_Goal of the exercise_
Transcribe every line below exactly; no image goes into the output.
□ □ □ □ □ □ □
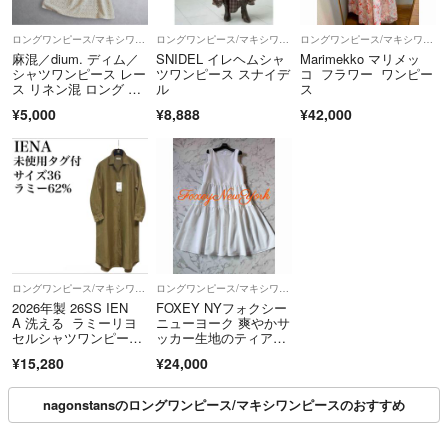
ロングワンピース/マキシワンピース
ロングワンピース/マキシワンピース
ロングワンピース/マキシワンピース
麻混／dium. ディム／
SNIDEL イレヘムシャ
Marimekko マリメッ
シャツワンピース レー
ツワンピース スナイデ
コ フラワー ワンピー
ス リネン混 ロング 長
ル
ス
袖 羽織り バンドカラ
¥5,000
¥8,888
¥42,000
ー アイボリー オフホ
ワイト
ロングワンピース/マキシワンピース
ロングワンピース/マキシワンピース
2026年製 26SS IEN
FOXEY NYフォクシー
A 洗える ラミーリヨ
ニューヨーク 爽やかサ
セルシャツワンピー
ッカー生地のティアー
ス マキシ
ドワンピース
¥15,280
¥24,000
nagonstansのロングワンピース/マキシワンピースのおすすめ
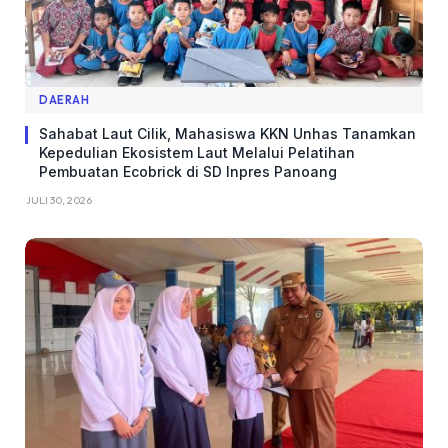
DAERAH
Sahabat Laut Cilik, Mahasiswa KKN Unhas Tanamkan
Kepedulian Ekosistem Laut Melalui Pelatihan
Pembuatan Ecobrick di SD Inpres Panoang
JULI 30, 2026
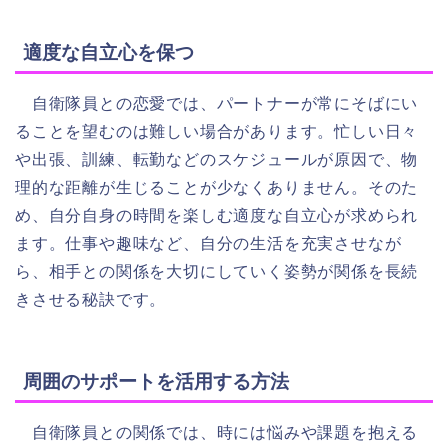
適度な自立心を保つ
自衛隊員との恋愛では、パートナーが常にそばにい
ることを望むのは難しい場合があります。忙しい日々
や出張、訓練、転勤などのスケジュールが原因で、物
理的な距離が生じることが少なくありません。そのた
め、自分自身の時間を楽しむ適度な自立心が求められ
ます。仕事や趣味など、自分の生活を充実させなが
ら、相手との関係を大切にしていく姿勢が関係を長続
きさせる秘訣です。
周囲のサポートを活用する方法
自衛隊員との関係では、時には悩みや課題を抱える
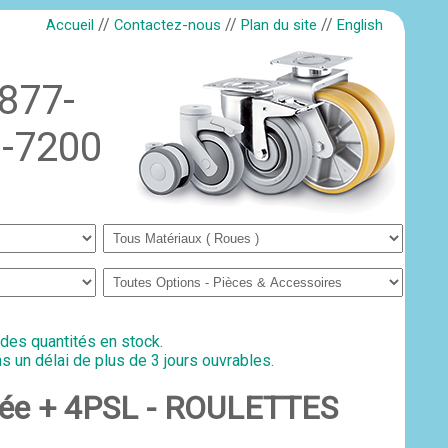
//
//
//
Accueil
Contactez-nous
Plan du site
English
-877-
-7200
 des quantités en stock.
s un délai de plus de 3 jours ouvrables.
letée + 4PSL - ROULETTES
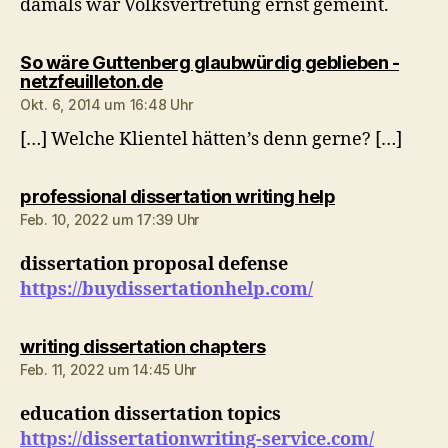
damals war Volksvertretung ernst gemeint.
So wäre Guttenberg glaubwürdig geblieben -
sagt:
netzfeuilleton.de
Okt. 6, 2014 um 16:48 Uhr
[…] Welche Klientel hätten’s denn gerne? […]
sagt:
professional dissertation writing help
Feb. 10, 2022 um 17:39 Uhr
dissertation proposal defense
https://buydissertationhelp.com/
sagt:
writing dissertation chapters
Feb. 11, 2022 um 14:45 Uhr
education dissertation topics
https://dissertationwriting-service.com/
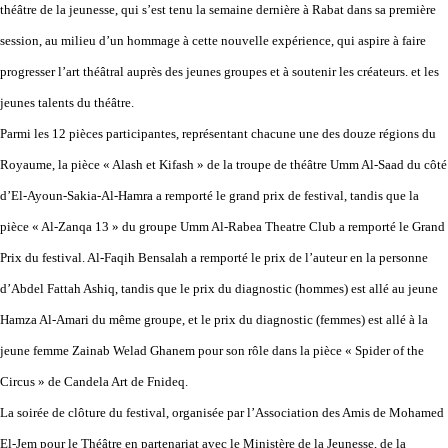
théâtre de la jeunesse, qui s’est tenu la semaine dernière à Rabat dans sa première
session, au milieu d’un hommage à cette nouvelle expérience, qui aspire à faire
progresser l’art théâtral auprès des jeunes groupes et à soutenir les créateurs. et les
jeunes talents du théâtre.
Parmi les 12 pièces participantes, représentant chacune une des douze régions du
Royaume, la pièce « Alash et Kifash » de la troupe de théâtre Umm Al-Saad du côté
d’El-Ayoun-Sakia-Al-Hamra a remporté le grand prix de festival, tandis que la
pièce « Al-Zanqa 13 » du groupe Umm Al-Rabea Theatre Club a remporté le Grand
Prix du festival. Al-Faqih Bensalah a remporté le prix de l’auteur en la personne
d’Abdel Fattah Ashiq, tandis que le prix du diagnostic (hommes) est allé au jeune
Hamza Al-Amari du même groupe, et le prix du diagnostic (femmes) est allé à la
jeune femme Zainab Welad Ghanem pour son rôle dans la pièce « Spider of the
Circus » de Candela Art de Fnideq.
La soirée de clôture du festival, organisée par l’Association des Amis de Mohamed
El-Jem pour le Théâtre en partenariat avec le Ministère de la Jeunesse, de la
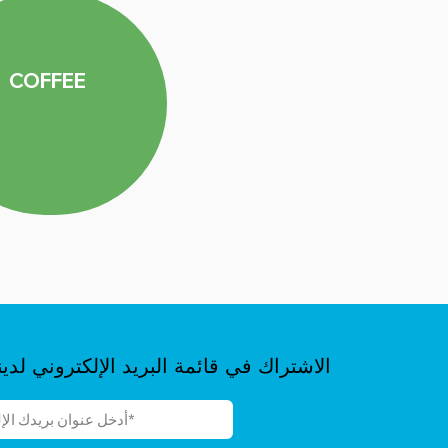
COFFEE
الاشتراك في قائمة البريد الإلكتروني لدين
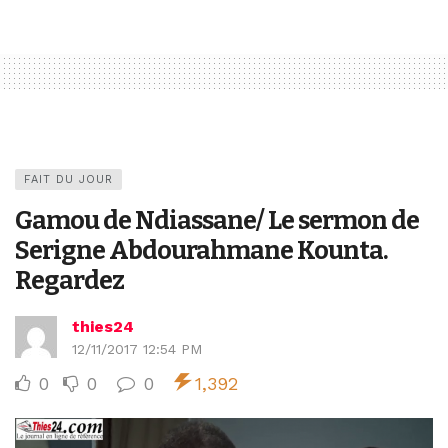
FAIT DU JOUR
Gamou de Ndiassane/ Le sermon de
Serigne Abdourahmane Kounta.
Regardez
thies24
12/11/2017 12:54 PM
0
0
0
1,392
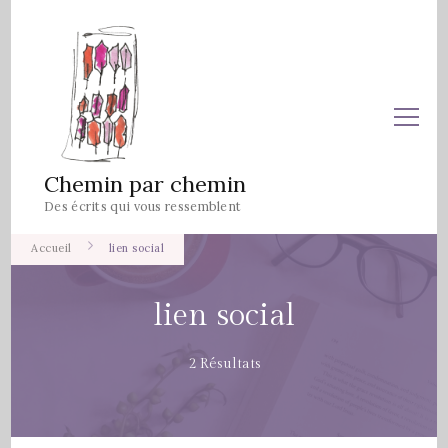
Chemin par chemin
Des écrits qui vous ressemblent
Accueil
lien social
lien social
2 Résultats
□ □ □ □ □ □ □
_Result_
ロングワンピース/マキシワンピース
ロングワンピース/マキシワンピース
ロングワンピース/マキシワンピース
麻混／dium. ディム／
SNIDEL イレヘムシャ
Marimekko マリメッ
シャツワンピース レー
ツワンピース スナイデ
コ フラワー ワンピー
ス リネン混 ロング 長
ル
ス
袖 羽織り バンドカラ
¥5,000
¥8,888
¥42,000
ー アイボリー オフホ
ワイト
ロングワンピース/マキシワンピース
ロングワンピース/マキシワンピース
2026年製 26SS IEN
FOXEY NYフォクシー
A 洗える ラミーリヨ
ニューヨーク 爽やかサ
セルシャツワンピー
ッカー生地のティアー
ス マキシ
ドワンピース
¥15,280
¥24,000
nagonstansのロングワンピース/マキシワンピースのおすすめ
DAERAH
Sahabat Laut Cilik, Mahasiswa KKN Unhas Tanamkan
Kepedulian Ekosistem Laut Melalui Pelatihan
Pembuatan Ecobrick di SD Inpres Panoang
JULI 30, 2026
適度な自立心を保つ
自衛隊員との恋愛では、パートナーが常にそばにい
ることを望むのは難しい場合があります。忙しい日々
や出張、訓練、転勤などのスケジュールが原因で、物
理的な距離が生じることが少なくありません。そのた
め、自分自身の時間を楽しむ適度な自立心が求められ
ます。仕事や趣味など、自分の生活を充実させなが
ら、相手との関係を大切にしていく姿勢が関係を長続
きさせる秘訣です。
周囲のサポートを活用する方法
自衛隊員との関係では、時には悩みや課題を抱える
//
//
//
Accueil
Contactez-nous
Plan du site
English
-877-
-7200
 des quantités en stock.
s un délai de plus de 3 jours ouvrables.
letée + 4PSL - ROULETTES
damals war Volksvertretung ernst gemeint.
So wäre Guttenberg glaubwürdig geblieben -
sagt:
netzfeuilleton.de
Okt. 6, 2014 um 16:48 Uhr
[…] Welche Klientel hätten’s denn gerne? […]
sagt:
professional dissertation writing help
Feb. 10, 2022 um 17:39 Uhr
dissertation proposal defense
https://buydissertationhelp.com/
sagt:
writing dissertation chapters
Feb. 11, 2022 um 14:45 Uhr
education dissertation topics
https://dissertationwriting-service.com/
théâtre de la jeunesse, qui s’est tenu la semaine dernière à Rabat dans sa première
session, au milieu d’un hommage à cette nouvelle expérience, qui aspire à faire
progresser l’art théâtral auprès des jeunes groupes et à soutenir les créateurs. et les
jeunes talents du théâtre.
Parmi les 12 pièces participantes, représentant chacune une des douze régions du
Royaume, la pièce « Alash et Kifash » de la troupe de théâtre Umm Al-Saad du côté
d’El-Ayoun-Sakia-Al-Hamra a remporté le grand prix de festival, tandis que la
pièce « Al-Zanqa 13 » du groupe Umm Al-Rabea Theatre Club a remporté le Grand
Prix du festival. Al-Faqih Bensalah a remporté le prix de l’auteur en la personne
d’Abdel Fattah Ashiq, tandis que le prix du diagnostic (hommes) est allé au jeune
Hamza Al-Amari du même groupe, et le prix du diagnostic (femmes) est allé à la
jeune femme Zainab Welad Ghanem pour son rôle dans la pièce « Spider of the
Circus » de Candela Art de Fnideq.
La soirée de clôture du festival, organisée par l’Association des Amis de Mohamed
El-Jem pour le Théâtre en partenariat avec le Ministère de la Jeunesse, de la
COFFEE
الاشتراك في قائمة البريد الإلكتروني لدين
FAIT DU JOUR
Gamou de Ndiassane/ Le sermon de
Serigne Abdourahmane Kounta.
Regardez
thies24
12/11/2017 12:54 PM
0
0
0
1,392
Chemin par chemin
Des écrits qui vous ressemblent
Accueil
lien social
lien social
2 Résultats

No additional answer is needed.